Effect of donor characteristics, technique of harvesting and in vitro processing on culturing of human marrow stroma cells for tissue engineered growth of bone

Abstract

The aim of this study was to assess the effect of donor characteristics and the technique of harvesting and in vitro processing on the efficacy of culturing of human mesenchymal stem cells (hMSCs) for tissue engineered growth of bone. Cultures of hMSCs were derived from iliac crest bone marrow aspirates (21 donors, age 11-76) and from cancellous bone grafting material (32 donors, age 13-84).
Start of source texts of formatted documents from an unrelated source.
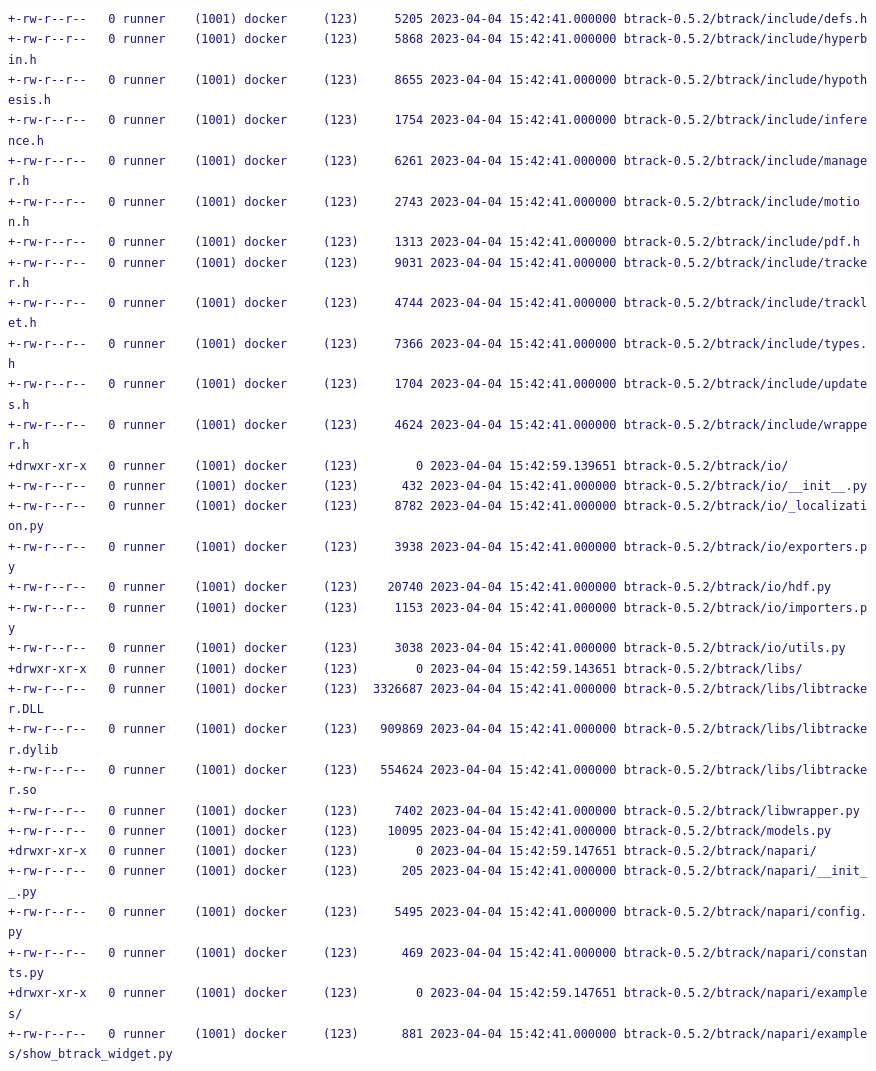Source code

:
 ```diff
+-rw-r--r--   0 runner    (1001) docker     (123)     5205 2023-04-04 15:42:41.000000 btrack-0.5.2/btrack/include/defs.h
+-rw-r--r--   0 runner    (1001) docker     (123)     5868 2023-04-04 15:42:41.000000 btrack-0.5.2/btrack/include/hyperbin.h
+-rw-r--r--   0 runner    (1001) docker     (123)     8655 2023-04-04 15:42:41.000000 btrack-0.5.2/btrack/include/hypothesis.h
+-rw-r--r--   0 runner    (1001) docker     (123)     1754 2023-04-04 15:42:41.000000 btrack-0.5.2/btrack/include/inference.h
+-rw-r--r--   0 runner    (1001) docker     (123)     6261 2023-04-04 15:42:41.000000 btrack-0.5.2/btrack/include/manager.h
+-rw-r--r--   0 runner    (1001) docker     (123)     2743 2023-04-04 15:42:41.000000 btrack-0.5.2/btrack/include/motion.h
+-rw-r--r--   0 runner    (1001) docker     (123)     1313 2023-04-04 15:42:41.000000 btrack-0.5.2/btrack/include/pdf.h
+-rw-r--r--   0 runner    (1001) docker     (123)     9031 2023-04-04 15:42:41.000000 btrack-0.5.2/btrack/include/tracker.h
+-rw-r--r--   0 runner    (1001) docker     (123)     4744 2023-04-04 15:42:41.000000 btrack-0.5.2/btrack/include/tracklet.h
+-rw-r--r--   0 runner    (1001) docker     (123)     7366 2023-04-04 15:42:41.000000 btrack-0.5.2/btrack/include/types.h
+-rw-r--r--   0 runner    (1001) docker     (123)     1704 2023-04-04 15:42:41.000000 btrack-0.5.2/btrack/include/updates.h
+-rw-r--r--   0 runner    (1001) docker     (123)     4624 2023-04-04 15:42:41.000000 btrack-0.5.2/btrack/include/wrapper.h
+drwxr-xr-x   0 runner    (1001) docker     (123)        0 2023-04-04 15:42:59.139651 btrack-0.5.2/btrack/io/
+-rw-r--r--   0 runner    (1001) docker     (123)      432 2023-04-04 15:42:41.000000 btrack-0.5.2/btrack/io/__init__.py
+-rw-r--r--   0 runner    (1001) docker     (123)     8782 2023-04-04 15:42:41.000000 btrack-0.5.2/btrack/io/_localization.py
+-rw-r--r--   0 runner    (1001) docker     (123)     3938 2023-04-04 15:42:41.000000 btrack-0.5.2/btrack/io/exporters.py
+-rw-r--r--   0 runner    (1001) docker     (123)    20740 2023-04-04 15:42:41.000000 btrack-0.5.2/btrack/io/hdf.py
+-rw-r--r--   0 runner    (1001) docker     (123)     1153 2023-04-04 15:42:41.000000 btrack-0.5.2/btrack/io/importers.py
+-rw-r--r--   0 runner    (1001) docker     (123)     3038 2023-04-04 15:42:41.000000 btrack-0.5.2/btrack/io/utils.py
+drwxr-xr-x   0 runner    (1001) docker     (123)        0 2023-04-04 15:42:59.143651 btrack-0.5.2/btrack/libs/
+-rw-r--r--   0 runner    (1001) docker     (123)  3326687 2023-04-04 15:42:41.000000 btrack-0.5.2/btrack/libs/libtracker.DLL
+-rw-r--r--   0 runner    (1001) docker     (123)   909869 2023-04-04 15:42:41.000000 btrack-0.5.2/btrack/libs/libtracker.dylib
+-rw-r--r--   0 runner    (1001) docker     (123)   554624 2023-04-04 15:42:41.000000 btrack-0.5.2/btrack/libs/libtracker.so
+-rw-r--r--   0 runner    (1001) docker     (123)     7402 2023-04-04 15:42:41.000000 btrack-0.5.2/btrack/libwrapper.py
+-rw-r--r--   0 runner    (1001) docker     (123)    10095 2023-04-04 15:42:41.000000 btrack-0.5.2/btrack/models.py
+drwxr-xr-x   0 runner    (1001) docker     (123)        0 2023-04-04 15:42:59.147651 btrack-0.5.2/btrack/napari/
+-rw-r--r--   0 runner    (1001) docker     (123)      205 2023-04-04 15:42:41.000000 btrack-0.5.2/btrack/napari/__init__.py
+-rw-r--r--   0 runner    (1001) docker     (123)     5495 2023-04-04 15:42:41.000000 btrack-0.5.2/btrack/napari/config.py
+-rw-r--r--   0 runner    (1001) docker     (123)      469 2023-04-04 15:42:41.000000 btrack-0.5.2/btrack/napari/constants.py
+drwxr-xr-x   0 runner    (1001) docker     (123)        0 2023-04-04 15:42:59.147651 btrack-0.5.2/btrack/napari/examples/
+-rw-r--r--   0 runner    (1001) docker     (123)      881 2023-04-04 15:42:41.000000 btrack-0.5.2/btrack/napari/examples/show_btrack_widget.py
```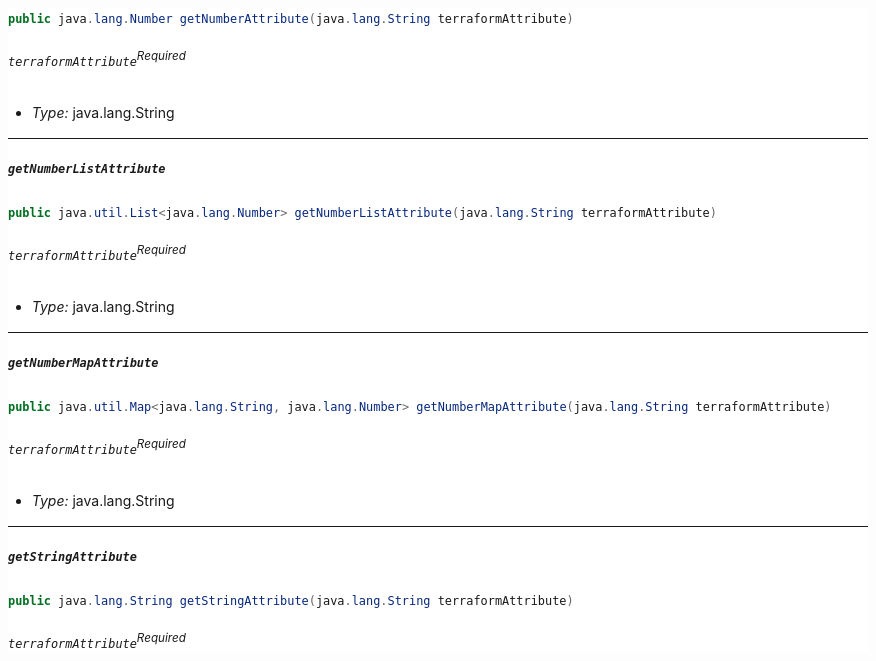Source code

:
 ```java
public java.lang.Number getNumberAttribute(java.lang.String terraformAttribute)
```

###### `terraformAttribute`<sup>Required</sup> <a name="terraformAttribute" id="@cdktf/provider-boundary.hostSetPlugin.HostSetPlugin.getNumberAttribute.parameter.terraformAttribute"></a>

- *Type:* java.lang.String

---

##### `getNumberListAttribute` <a name="getNumberListAttribute" id="@cdktf/provider-boundary.hostSetPlugin.HostSetPlugin.getNumberListAttribute"></a>

```java
public java.util.List<java.lang.Number> getNumberListAttribute(java.lang.String terraformAttribute)
```

###### `terraformAttribute`<sup>Required</sup> <a name="terraformAttribute" id="@cdktf/provider-boundary.hostSetPlugin.HostSetPlugin.getNumberListAttribute.parameter.terraformAttribute"></a>

- *Type:* java.lang.String

---

##### `getNumberMapAttribute` <a name="getNumberMapAttribute" id="@cdktf/provider-boundary.hostSetPlugin.HostSetPlugin.getNumberMapAttribute"></a>

```java
public java.util.Map<java.lang.String, java.lang.Number> getNumberMapAttribute(java.lang.String terraformAttribute)
```

###### `terraformAttribute`<sup>Required</sup> <a name="terraformAttribute" id="@cdktf/provider-boundary.hostSetPlugin.HostSetPlugin.getNumberMapAttribute.parameter.terraformAttribute"></a>

- *Type:* java.lang.String

---

##### `getStringAttribute` <a name="getStringAttribute" id="@cdktf/provider-boundary.hostSetPlugin.HostSetPlugin.getStringAttribute"></a>

```java
public java.lang.String getStringAttribute(java.lang.String terraformAttribute)
```

###### `terraformAttribute`<sup>Required</sup> <a name="terraformAttribute" id="@cdktf/provider-boundary.hostSetPlugin.HostSetPlugin.getStringAttribute.parameter.terraformAttribute"></a>
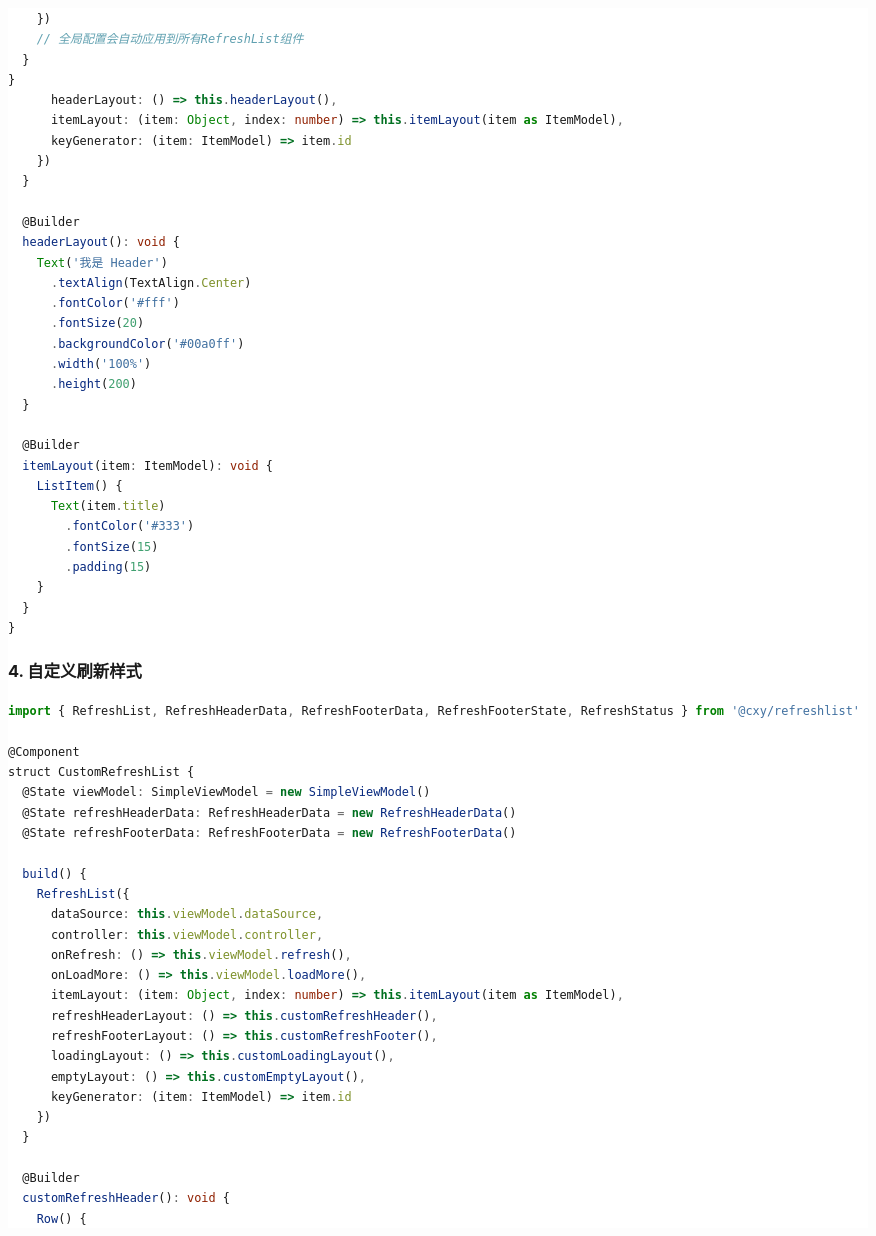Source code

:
 ```typescript
    })
    // 全局配置会自动应用到所有RefreshList组件
  }
}
      headerLayout: () => this.headerLayout(),
      itemLayout: (item: Object, index: number) => this.itemLayout(item as ItemModel),
      keyGenerator: (item: ItemModel) => item.id
    })
  }

  @Builder
  headerLayout(): void {
    Text('我是 Header')
      .textAlign(TextAlign.Center)
      .fontColor('#fff')
      .fontSize(20)
      .backgroundColor('#00a0ff')
      .width('100%')
      .height(200)
  }

  @Builder
  itemLayout(item: ItemModel): void {
    ListItem() {
      Text(item.title)
        .fontColor('#333')
        .fontSize(15)
        .padding(15)
    }
  }
}
```

### 4. 自定义刷新样式

```typescript
import { RefreshList, RefreshHeaderData, RefreshFooterData, RefreshFooterState, RefreshStatus } from '@cxy/refreshlist'

@Component
struct CustomRefreshList {
  @State viewModel: SimpleViewModel = new SimpleViewModel()
  @State refreshHeaderData: RefreshHeaderData = new RefreshHeaderData()
  @State refreshFooterData: RefreshFooterData = new RefreshFooterData()

  build() {
    RefreshList({
      dataSource: this.viewModel.dataSource,
      controller: this.viewModel.controller,
      onRefresh: () => this.viewModel.refresh(),
      onLoadMore: () => this.viewModel.loadMore(),
      itemLayout: (item: Object, index: number) => this.itemLayout(item as ItemModel),
      refreshHeaderLayout: () => this.customRefreshHeader(),
      refreshFooterLayout: () => this.customRefreshFooter(),
      loadingLayout: () => this.customLoadingLayout(),
      emptyLayout: () => this.customEmptyLayout(),
      keyGenerator: (item: ItemModel) => item.id
    })
  }

  @Builder
  customRefreshHeader(): void {
    Row() {
```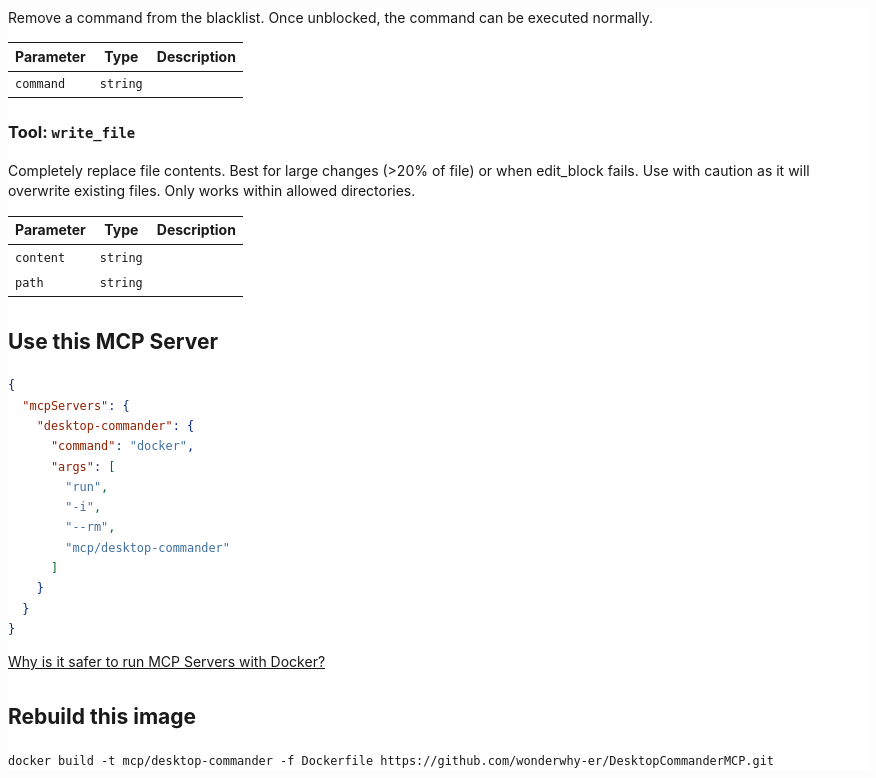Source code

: Remove a command from the blacklist. Once unblocked, the command can be executed normally.

| Parameter | Type | Description |
| - | - | - |
| `command` | `string` |  |

### Tool: **`write_file`**

Completely replace file contents. Best for large changes (>20% of file) or when edit_block fails. Use with caution as it will overwrite existing files. Only works within allowed directories.

| Parameter | Type | Description |
| - | - | - |
| `content` | `string` |  |
| `path` | `string` |  |

## Use this MCP Server

```json
{
  "mcpServers": {
    "desktop-commander": {
      "command": "docker",
      "args": [
        "run",
        "-i",
        "--rm",
        "mcp/desktop-commander"
      ]
    }
  }
}
```

[Why is it safer to run MCP Servers with Docker?](https://www.docker.com/blog/the-model-context-protocol-simplifying-building-ai-apps-with-anthropic-claude-desktop-and-docker/)

## Rebuild this image

```console
docker build -t mcp/desktop-commander -f Dockerfile https://github.com/wonderwhy-er/DesktopCommanderMCP.git
```

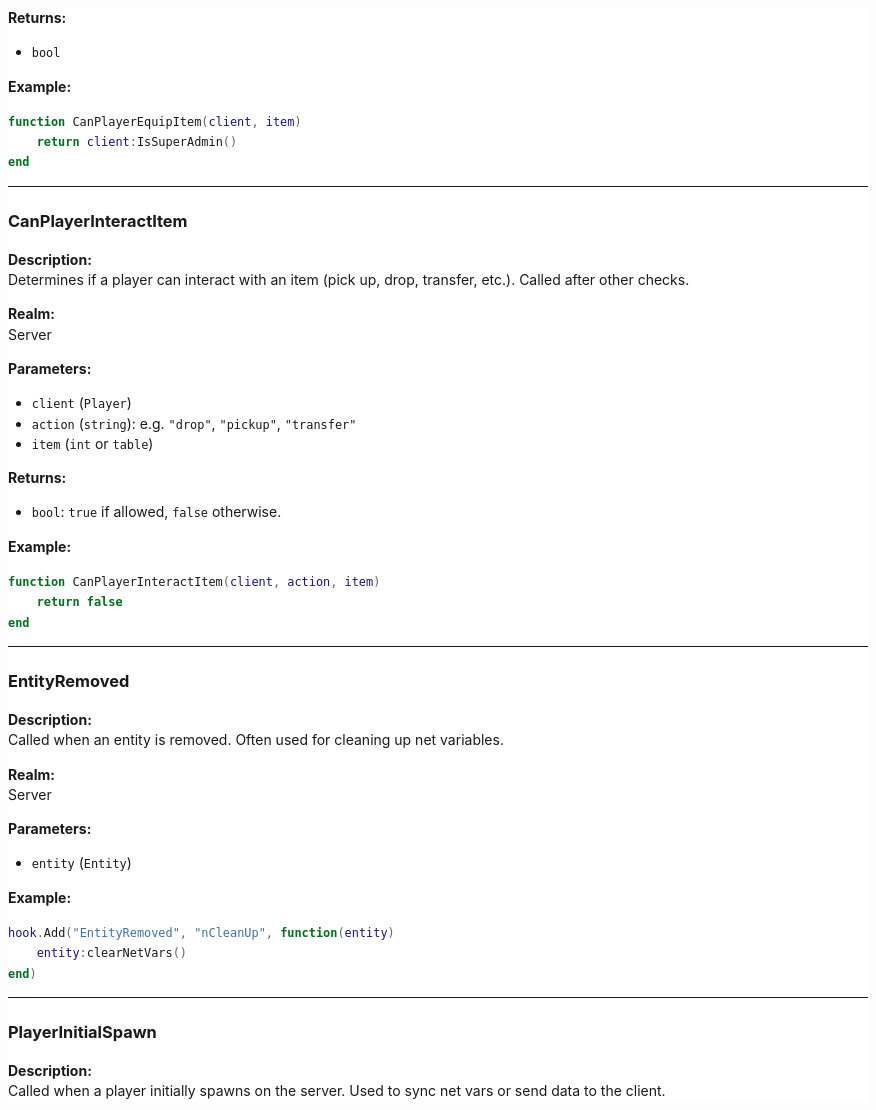 **Returns:**  
- `bool`

**Example:**
```lua
function CanPlayerEquipItem(client, item)
    return client:IsSuperAdmin()
end
```

---

### **CanPlayerInteractItem**
**Description:**  
Determines if a player can interact with an item (pick up, drop, transfer, etc.). Called after other checks.

**Realm:**  
Server

**Parameters:**
- `client` (`Player`)
- `action` (`string`): e.g. `"drop"`, `"pickup"`, `"transfer"`
- `item` (`int` or `table`)

**Returns:**  
- `bool`: `true` if allowed, `false` otherwise.

**Example:**
```lua
function CanPlayerInteractItem(client, action, item)
    return false
end
```

---

### **EntityRemoved**
**Description:**  
Called when an entity is removed. Often used for cleaning up net variables.

**Realm:**  
Server

**Parameters:**  
- `entity` (`Entity`)

**Example:**
```lua
hook.Add("EntityRemoved", "nCleanUp", function(entity)
    entity:clearNetVars()
end)
```

---

### **PlayerInitialSpawn**
**Description:**  
Called when a player initially spawns on the server. Used to sync net vars or send data to the client.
Age had no significant effect on the ability to isolate and culture hMSCs, although the failure rate was 55.6% in donors beyond the age of 60, while it varied between 14.3% and 22.2% in donors under 60 years of age. Male and female donors had comparable failure rates (27.3% and 28.6%, respectively). Culturing of hMSCs was successful in 90.4% of marrow aspirates from 21 donors and in 62.5% of cancellous bone specimens from 35 donors. This difference was statistically significant (P=0.023). Regression analysis confirmed that at simultaneous testing of the three variables, only the source of cells significantly affected the result (P=0.043). Morphological evaluation of the unfractionated primary population showed a change in cell shape of the adherent cells from a triangular into thin spindle-shaped elongated form, which remains until confluence. When the cultures were exposed to osteoinductive medium, various morphotypes expressing different levels of alkaline phosphatase and secreting different amounts of mineral were evident. Morphology of marrow stroma cells (MSCs) from marrow aspirates was not different from MSCs derived from cancellous bone specimens. Expression of osteogenic markers in MSCs as shown by PCR as well, did not differ between the two sources. It is concluded that marrow aspirates and cancellous bone specimens produce comparable populations of MSCs. However, bone marrow aspirates from donors under the age of 60 years rather than cancellous bone chips are favourable for isolation and expansion of hMSCs for tissue engineered growth of bone.